Sulla questione la cantante si è soffermata particolarmente, con la consapevolezza che una lingua porta con sé una storia, una cultura, una identità. «Per me l’utilizzo del siciliano è sentire la mia voce con altro tipo di sfumature. Canto in maniera diversa quando pronuncio il siciliano. Tra l'altro creo immagini poetiche diverse, perché a seconda della lingua in cui mi esprimo, io cambio anima. È vero, a seconda della lingua si cambia anima. Qualcuno diceva: parlare diverse lingue è come cambiare diverse vite».

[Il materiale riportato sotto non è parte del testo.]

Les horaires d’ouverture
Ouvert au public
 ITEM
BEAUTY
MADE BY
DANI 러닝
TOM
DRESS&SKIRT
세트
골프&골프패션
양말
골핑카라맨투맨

Ad ogni lingua che la cantante sceglie di utilizzare nei suoi testi corrisponde una storia diversa da raccontare: «Quando canto in italiano, racconto me stessa e i testi sono più introspettivi. È come se sussurrassi all’orecchio di chi ascolta i miei pensieri.
Quando canto in siciliano, invece, faccio un racconto plurale. Emergono l’attivismo, la critica sociale, la volontà di fare protesta. Ed ecco che divento un po’ blues. Quando canto in lingue internazionali, invece, sono rock».
Il patrimonio culturale e linguistico siciliano affonda le sue radici in una commistione di culture che si sono susseguite nei secoli, a partire da quella greca, che la cantante omaggia riprendendo i versi di Teocrito sulla storia di Galatea. «Questa terra ha sempre accolto le diversità e ha tratto ricchezza dalla diversità. Basti pensare alla scuola poetica siciliana, o andando ancora più indietro, noi abbiamo il greco nel DNA: per esempio a me è piaciuto riprendere Teocrito, che è siracusano. in qualche modo questa lingua reca in se tutto ciò che origina l’italiano e anche il siciliano quindi ha una funzione importantissima, che prende molto più spazio delle altre cose.”
Oltre a Teocrito, c’è anche la riscoperta e lo studio di autrici donne. Ne è un esempio Nina Siciliana, i cui sonetti sono stati musicati dall’artista nell’ultimo album. Da qui, anche la discussione sull’identità femminile e sul ruolo marginale che le donne hanno sempre avuto all’interno dell’arte. Anche lei - racconta sempre rispondendo a una delle domande poste dagli studenti - ha dovuto fare i conti con chi ha provato a non farla scrivere, dandole un autore uomo. Lei invece ha sempre scelto di restare autentica e di non snaturarsi, abbracciando la complessità dei contenuti che ha voglia di regalare al mondo.